俺たちの目標は聖地に行くことであって、亀の餌になることではない。昨今では、ワニガメを放流したりする無責任かつ、迷惑極まりないことをしてくれる飼い主がいるが・・・もしかしてこいつはそんな感じの飼い主に捨てられた結果、ここまでたくましく大きくなってしまったのではないであろうか・・・・いずれ、空も飛んでしまうかもしれない。


「マスター、追いかけてきてます!」


「何!どうせ相手は亀だ!逃げ切るに限る!!」


 俺たち三人は走って回ったのだが・・・崖に追い込まれてしまった。断崖絶壁なのでここから落ちてしまえば俺たちの命は亀の餌よりも役に立たないであろう、物体になってしまうに違いない。

 亀と睨み合うこと、数分・・・俺はとある決断をした。


「・・・・紀伊、俺を亀に向かって投げるんだ。
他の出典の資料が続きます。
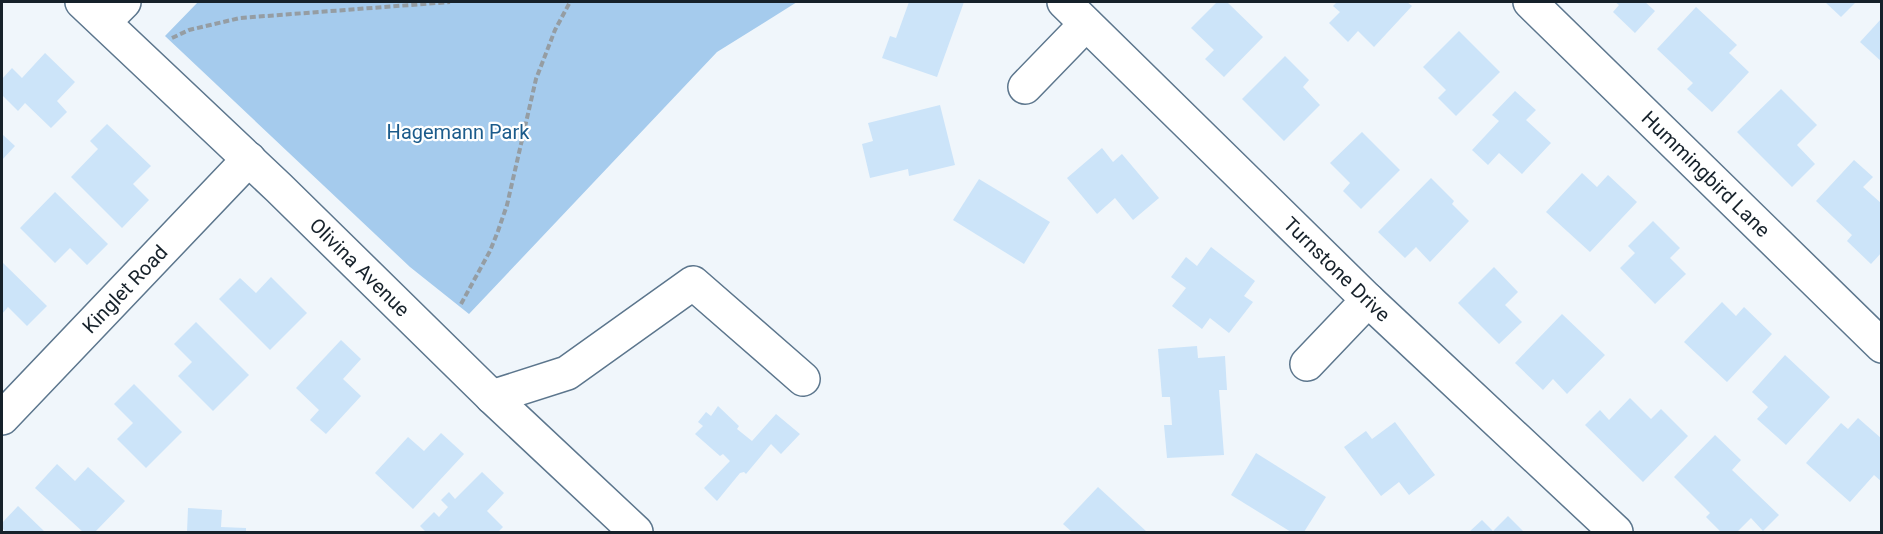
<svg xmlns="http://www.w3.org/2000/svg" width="1883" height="534" viewBox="0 0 1883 534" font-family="Roboto,sans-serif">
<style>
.green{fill:#a5cbed}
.building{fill:#cce4f9}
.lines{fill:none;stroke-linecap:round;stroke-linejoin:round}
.minor-casing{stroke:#5c768d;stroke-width:36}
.path{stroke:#959da3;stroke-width:4;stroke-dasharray:6 3;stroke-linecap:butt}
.minor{stroke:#fff;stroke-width:33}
.labels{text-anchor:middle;stroke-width:4.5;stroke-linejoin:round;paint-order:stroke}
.park-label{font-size:20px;fill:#1b5b8b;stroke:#fff}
.street-label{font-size:20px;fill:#16212a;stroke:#fff}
</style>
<rect width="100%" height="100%" fill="#f0f6fb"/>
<polygon class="green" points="198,2 797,2 717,52 469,314 410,267 165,36"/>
<g class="building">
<polygon points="909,2 964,2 937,77 882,58 890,36 896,38"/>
<polygon points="1217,2 1227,2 1263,37 1224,77 1205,59 1214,50 1191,28"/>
<polygon points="1337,2 1407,2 1412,6 1374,47 1358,31 1348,42 1329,23 1340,12 1333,6"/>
<polygon points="1615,2 1645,2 1655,11 1635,33 1613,12 1619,5"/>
<polygon points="1825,2 1856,2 1841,17"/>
<polygon points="1696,7 1737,45 1729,53 1749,72 1712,112 1687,89 1693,83 1657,49"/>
<polygon points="1882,18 1882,62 1860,42"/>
<polygon points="1459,31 1500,72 1456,116 1438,98 1446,90 1423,67"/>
<polygon points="45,53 75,82 57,101 67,112 51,128 25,103 18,111 2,95 2,79 12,68 22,78"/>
<polygon points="1285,56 1309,80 1303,87 1320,105 1284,141 1242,99"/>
<polygon points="1781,89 1817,125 1797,145 1815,164 1792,187 1737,132"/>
<polygon points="1515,91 1536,110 1526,120 1551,143 1522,174 1499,153 1488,165 1472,150 1499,121 1492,115"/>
<polygon points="940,105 955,165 909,176 908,169 870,178 862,144 873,141 868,123"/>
<polygon points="107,124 151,166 133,184 149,200 122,228 71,177 98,149 90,141"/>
<polygon points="1362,132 1400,170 1361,209 1343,191 1350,183 1330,163"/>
<polygon points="2,134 15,146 2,160"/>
<polygon points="1102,148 1113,162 1122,154 1159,198 1133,220 1115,198 1097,214 1067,178"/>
<polygon points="1854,160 1873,177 1863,187 1882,204 1882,252 1871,264 1847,241 1852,235 1816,201"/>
<polygon points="1582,173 1597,187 1608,175 1637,202 1590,252 1546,212"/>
<polygon points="1431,178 1454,201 1452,204 1469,221 1430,262 1416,247 1405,258 1378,232"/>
<polygon points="979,179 1050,222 1024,264 953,220"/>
<polygon points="55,192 108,244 87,265 70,248 55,263 20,228"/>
<polygon points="1653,221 1680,248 1670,258 1686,274 1655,304 1620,268 1635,253 1628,246"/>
<polygon points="1211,247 1255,281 1244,296 1253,302 1229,333 1210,318 1202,329 1172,306 1186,288 1171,277 1186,257 1197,266"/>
<polygon points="2,262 47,306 27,326 8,307 2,314"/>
<polygon points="1494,267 1518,292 1505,305 1522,322 1499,344 1458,303"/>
<polygon points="271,277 307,313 270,350 219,299 240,278 256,293"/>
<polygon points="1722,302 1736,316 1744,307 1772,334 1727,382 1684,342"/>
<polygon points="1562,314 1605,355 1567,394 1553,379 1543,390 1515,363"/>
<polygon points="196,322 249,375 213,411 178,376 192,362 174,344"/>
<polygon points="341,340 361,359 343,379 361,396 326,434 310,420 319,410 296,388"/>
<polygon points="1197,346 1198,358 1225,356 1227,390 1219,390 1224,455 1167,458 1164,425 1172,425 1170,397 1162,397 1158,349"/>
<polygon points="1785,355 1830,397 1786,445 1757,419 1768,407 1752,392"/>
<polygon points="134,384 182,432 146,468 117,439 133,423 114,404"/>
<polygon points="1630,398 1651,419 1661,409 1688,436 1643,482 1585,425 1600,410 1609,420"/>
<polygon points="718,406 739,426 737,429 752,441 776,414 800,434 781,454 771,444 746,474 744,472 740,473 717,501 704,488 730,461 723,454 720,456 695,434 703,426 698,422 706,412 711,416"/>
<polygon points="1858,418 1882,439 1882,482 1874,475 1850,502 1806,463 1841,423 1848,429"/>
<polygon points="1395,422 1435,475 1409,495 1399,482 1381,496 1344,447 1366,431 1372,439"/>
<polygon points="441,433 464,454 413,509 375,473 408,437 424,451"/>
<polygon points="1715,435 1741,460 1732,470 1779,515 1763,531 1751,518 1737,532 1721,532 1706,517 1710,513 1674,477"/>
<polygon points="1256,453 1326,497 1304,532 1291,532 1231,495"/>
<polygon points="57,464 75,481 88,467 125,501 95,532 83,532 35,488"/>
<polygon points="482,472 504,493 487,511 503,527 498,532 426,532 420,526 434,512 439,517 448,507 441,500 449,492 455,499"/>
<polygon points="1098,487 1147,532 1072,532 1063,524"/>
<polygon points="18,506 45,532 6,532 2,528 2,523"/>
<polygon points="188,508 222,510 221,527 246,528 246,532 187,532"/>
<polygon points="1508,516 1524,532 1469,532 1482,520 1493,531"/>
</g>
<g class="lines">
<defs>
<g id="minor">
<path id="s1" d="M82,2L279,188L492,397L636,532"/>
<path id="s2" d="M1064,2L1368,300L1616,532"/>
<path id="s3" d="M1530,2L1882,346"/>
<polyline points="104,22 124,2"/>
<polyline points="1025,87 1086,24"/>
<polyline points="1307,364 1368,300"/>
<polyline points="492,397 567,373 693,283 803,379"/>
<path id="s4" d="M2,418L249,159"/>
</g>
</defs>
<use href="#minor" class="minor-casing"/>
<g class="path">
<polyline points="172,38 189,30 240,18 450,2"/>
<polyline points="461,304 490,251 498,231 507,205 536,79 555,30 570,2"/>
</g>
<use href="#minor" class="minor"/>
</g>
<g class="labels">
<g class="park-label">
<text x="458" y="139">Hagemann Park</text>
</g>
<g class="street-label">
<text dy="7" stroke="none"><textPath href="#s3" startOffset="246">Hummingbird Lane</textPath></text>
<text dy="7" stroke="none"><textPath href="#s1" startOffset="384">Olivina Avenue</textPath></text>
<text dy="7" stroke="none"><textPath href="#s2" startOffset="382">Turnstone Drive</textPath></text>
<text dy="7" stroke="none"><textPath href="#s4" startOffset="178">Kinglet Road</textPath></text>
</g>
</g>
<rect width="1883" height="534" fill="none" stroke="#16212a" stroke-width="6"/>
</svg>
」


「な、何を言ってるんですか!マスター!そんなことしたらペロッと食べられてしまいますよ!」


「そうです!ペロッと食べられた挙句、ぶりっとそのまま・・・」


 く、全く・・・こいつらは人の話を最後まで聞くことを発明者と親鳥に教えられなかったのか?


「誰も食べられる気はない!俺に気を取られている間に後ろに回って攻撃してくれ!」


「間に合わなかったらどうするんですか、マスター!」


「その時は・・・ぺロリだろうな。さ、やってくれ!これは命令だ!!」


「りょ、了解・・・」


 紀伊は俺を抱え上げて何の感情もなしに放り投げやがった。・・・・最期ぐらい、何か気のきく台詞を言ってくれてもいいんじゃないんだろうか・・・。例えば、貴方の部下で嬉しかったと思いますとかさぁ・・・

 俺は腕組みをしながら感慨深げに頷いていたが・・・いざ迫ってきているかめの口を見て少々、不安になった。ま、どうにかなるだろう。

 俺の他力本願な願いは珍しく神様に取り上げられたのであった。急に亀は苦しそうな顔をすると悶え始めた。俺はその亀の鼻面に蹴りを入れて地面に着地した。


「小鳥、助かった。」


「いいえ、当然のことをしたまでですよ、マスターさん。」


 亀の後ろ側にいる小鳥のもとに向かうと、そこには亀の甲羅の中に大木を突っ込んでいる小鳥の姿があった。良い子の皆と悪戯っ子の皆、こんなことを決してしては駄目だよ?危険だからね。


「さ、気絶している隙に行きましょう!」


「そうですよ、マスター!」


 俺は念の為と思い、一応、大木を蹴り上げようとしたが・・・その足は甲羅へと当たり、甲羅の欠片が地面に落ちたのであった。

 途端、亀の体は光りだした。俺はまたか・・・と感じながら目を閉じたのであった。さぁて、どうなるのかな?